Why is it so – a player can’t stop after successful bonus game and winning big, and he or she surely must ‘make it round’?
There may be a few reasons:
Violation of balance homeostasis. The gambler feels that the balance equity is lost, he/she was underpaid/overpaid (if some huge amount went into his/her hands, for instance, x1.000 – which (s)he didn’t expect). For instance, a figure 11.032 doesn’t look pretty, and it must be rounded either to 10.000 or to 100.000. Our conscious starts whispering a gambler mockingly: “You deserve better, let’s play for a little while more, gotta take a risk to win another, to make the figure round so much that it wouldn’t be a shame to show it to the master of calligraphy.”
Striving for beautiful numbers. People love the round, even, beautiful, smooth numbers that are put symmetrically. The scattered numbers (including Pi) aren’t too esthetically good-looking to the eyesight. Indeed, the balance like 31,415,926 doesn’t look too good.
Unconscious desire to play more. It would seem to have a good figure for the withdrawal is a perfect chance to withdraw it. But that’s not so easy!

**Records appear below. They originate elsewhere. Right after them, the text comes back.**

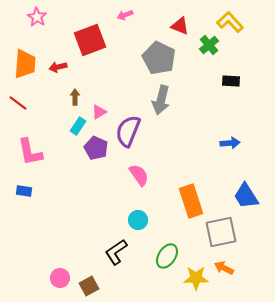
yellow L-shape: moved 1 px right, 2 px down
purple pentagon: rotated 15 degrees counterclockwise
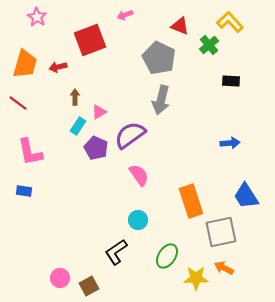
orange trapezoid: rotated 12 degrees clockwise
purple semicircle: moved 2 px right, 4 px down; rotated 32 degrees clockwise
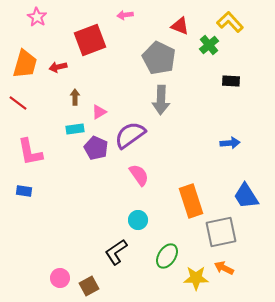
pink arrow: rotated 14 degrees clockwise
gray arrow: rotated 12 degrees counterclockwise
cyan rectangle: moved 3 px left, 3 px down; rotated 48 degrees clockwise
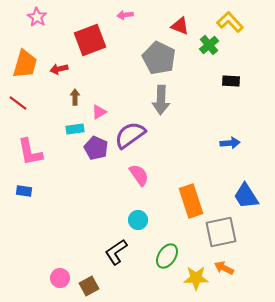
red arrow: moved 1 px right, 2 px down
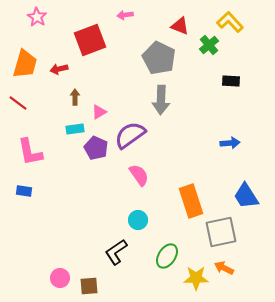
brown square: rotated 24 degrees clockwise
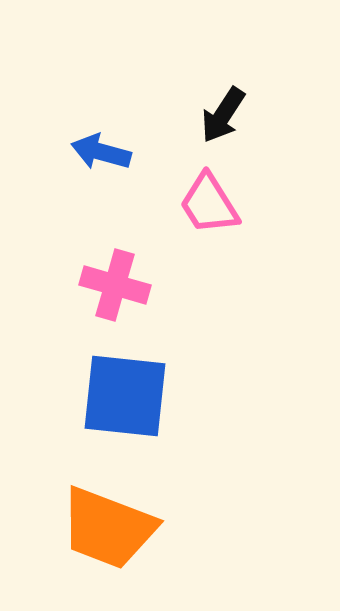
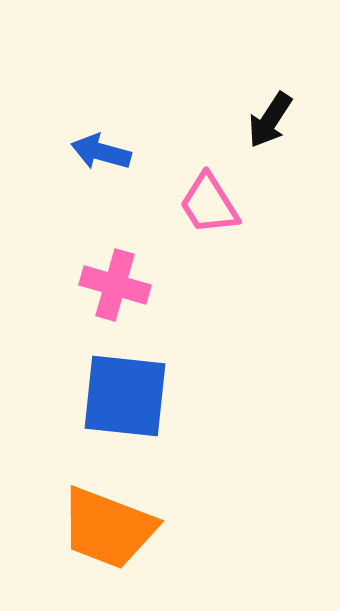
black arrow: moved 47 px right, 5 px down
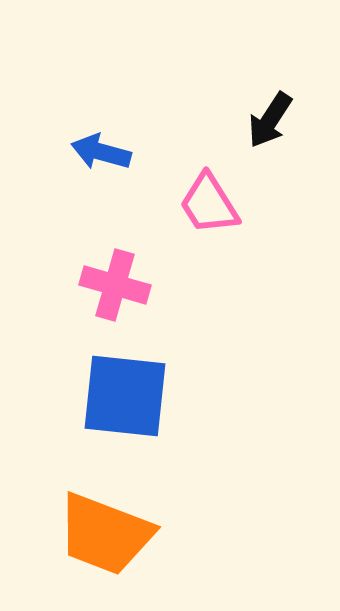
orange trapezoid: moved 3 px left, 6 px down
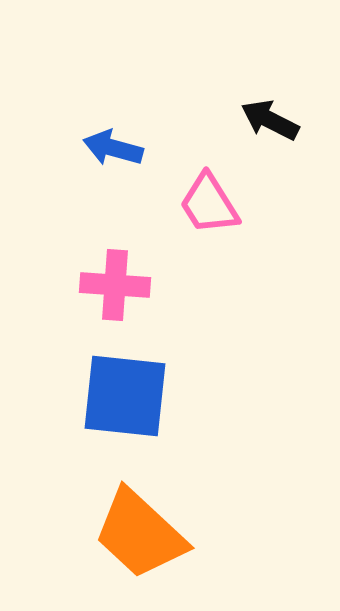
black arrow: rotated 84 degrees clockwise
blue arrow: moved 12 px right, 4 px up
pink cross: rotated 12 degrees counterclockwise
orange trapezoid: moved 35 px right; rotated 22 degrees clockwise
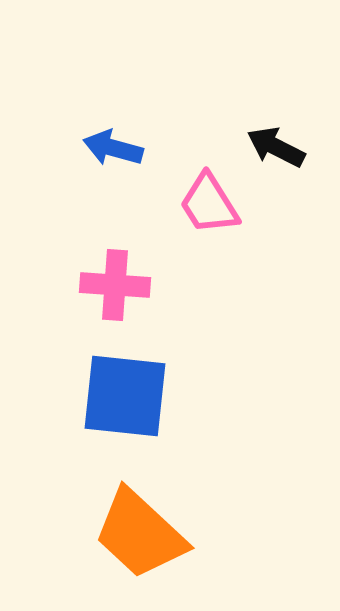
black arrow: moved 6 px right, 27 px down
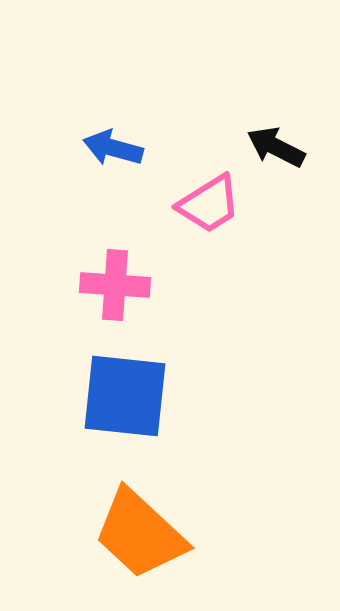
pink trapezoid: rotated 90 degrees counterclockwise
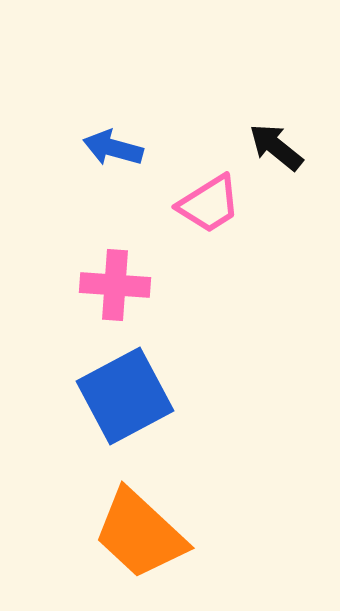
black arrow: rotated 12 degrees clockwise
blue square: rotated 34 degrees counterclockwise
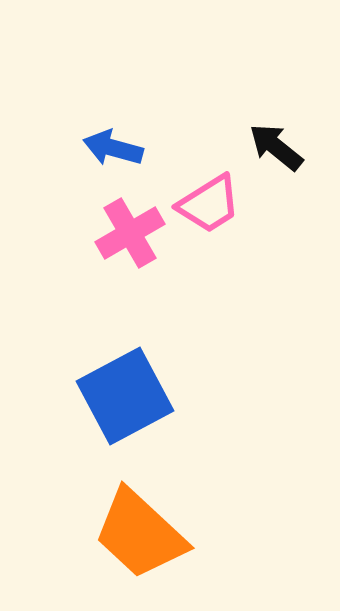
pink cross: moved 15 px right, 52 px up; rotated 34 degrees counterclockwise
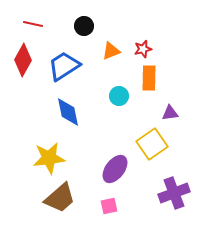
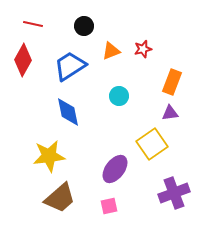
blue trapezoid: moved 6 px right
orange rectangle: moved 23 px right, 4 px down; rotated 20 degrees clockwise
yellow star: moved 2 px up
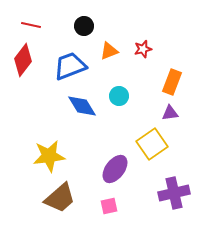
red line: moved 2 px left, 1 px down
orange triangle: moved 2 px left
red diamond: rotated 8 degrees clockwise
blue trapezoid: rotated 12 degrees clockwise
blue diamond: moved 14 px right, 6 px up; rotated 20 degrees counterclockwise
purple cross: rotated 8 degrees clockwise
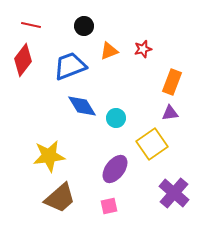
cyan circle: moved 3 px left, 22 px down
purple cross: rotated 36 degrees counterclockwise
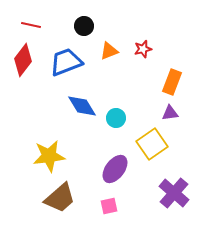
blue trapezoid: moved 4 px left, 4 px up
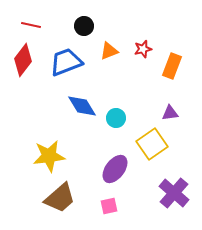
orange rectangle: moved 16 px up
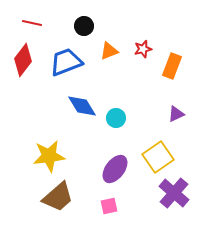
red line: moved 1 px right, 2 px up
purple triangle: moved 6 px right, 1 px down; rotated 18 degrees counterclockwise
yellow square: moved 6 px right, 13 px down
brown trapezoid: moved 2 px left, 1 px up
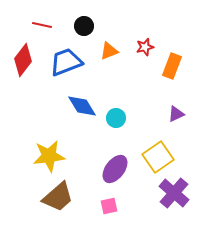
red line: moved 10 px right, 2 px down
red star: moved 2 px right, 2 px up
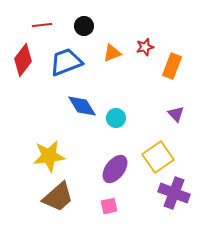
red line: rotated 18 degrees counterclockwise
orange triangle: moved 3 px right, 2 px down
purple triangle: rotated 48 degrees counterclockwise
purple cross: rotated 20 degrees counterclockwise
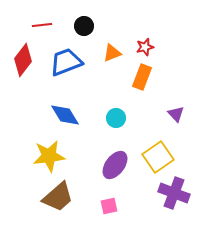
orange rectangle: moved 30 px left, 11 px down
blue diamond: moved 17 px left, 9 px down
purple ellipse: moved 4 px up
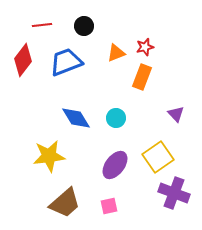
orange triangle: moved 4 px right
blue diamond: moved 11 px right, 3 px down
brown trapezoid: moved 7 px right, 6 px down
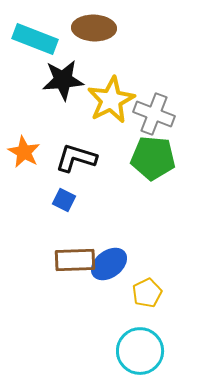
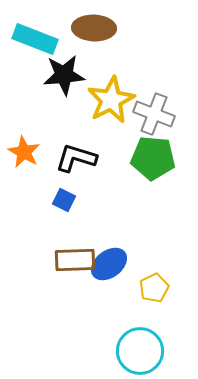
black star: moved 1 px right, 5 px up
yellow pentagon: moved 7 px right, 5 px up
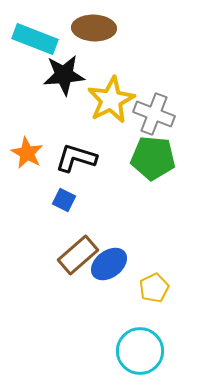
orange star: moved 3 px right, 1 px down
brown rectangle: moved 3 px right, 5 px up; rotated 39 degrees counterclockwise
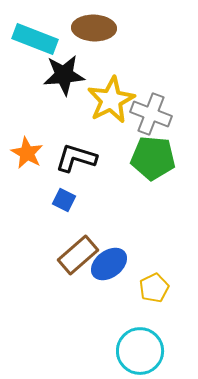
gray cross: moved 3 px left
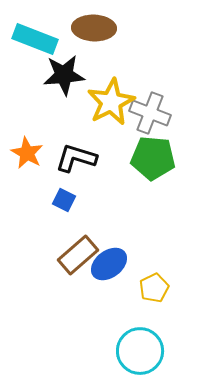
yellow star: moved 2 px down
gray cross: moved 1 px left, 1 px up
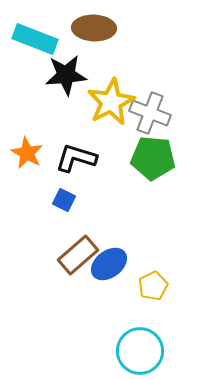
black star: moved 2 px right
yellow pentagon: moved 1 px left, 2 px up
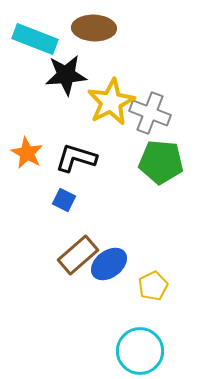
green pentagon: moved 8 px right, 4 px down
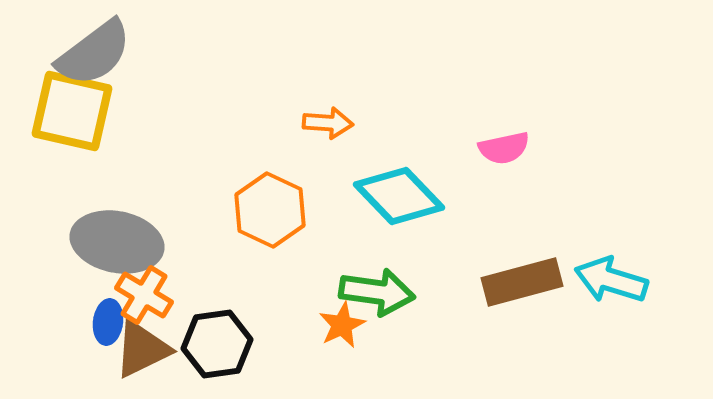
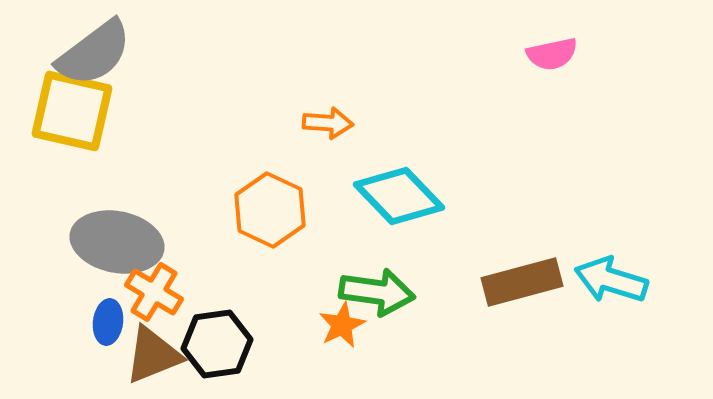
pink semicircle: moved 48 px right, 94 px up
orange cross: moved 10 px right, 3 px up
brown triangle: moved 11 px right, 6 px down; rotated 4 degrees clockwise
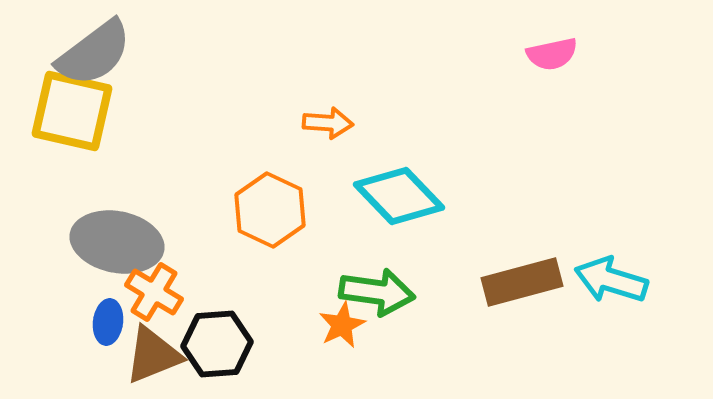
black hexagon: rotated 4 degrees clockwise
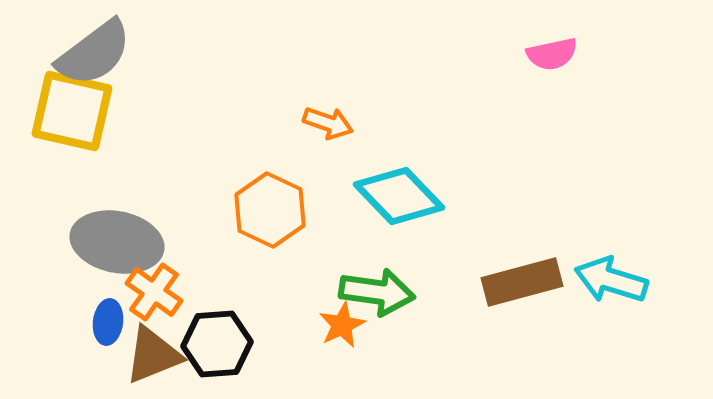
orange arrow: rotated 15 degrees clockwise
orange cross: rotated 4 degrees clockwise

Conscious of the gambler wants to play more and rationalizes this desire telling “Let’s round the balance, it doesn’t look so good!” As a result, the gambler is engaged in rounding the balance and the subconscious has fun playing more.
More often, people love to round the balance to the round figure, to have something more than a zero in front, and as more zeroes as possible after it, for instance, 5,000 or 7,770 and .so on.
The aspiration to zero resembles a Zen circle or an “Enso”.
Enso Hakuin Ekaku (1686-1769)
Enso is a Zen calligraphy symbol shaped as a circle that is done by a single move of the brush. The masters paint it in a way to prevent a brush from returning to the same place where it has started. Enso represents many symbols: “Universe”, “The nature of Buddha”, “True Essence”, “The nature of Reality” and so on. A synonym to Enso is a symbol of the full moon.
The gambler is a master of financial calligraphy and Buddha’s emptiness.
Starting rounding the balance, he or she comes to one – a zero, a symbol of limitlessness that is analogical to Zen’s Enso. Fullness and Emptiness combine together and the player feels that his/her mission is complete, receiving relieve.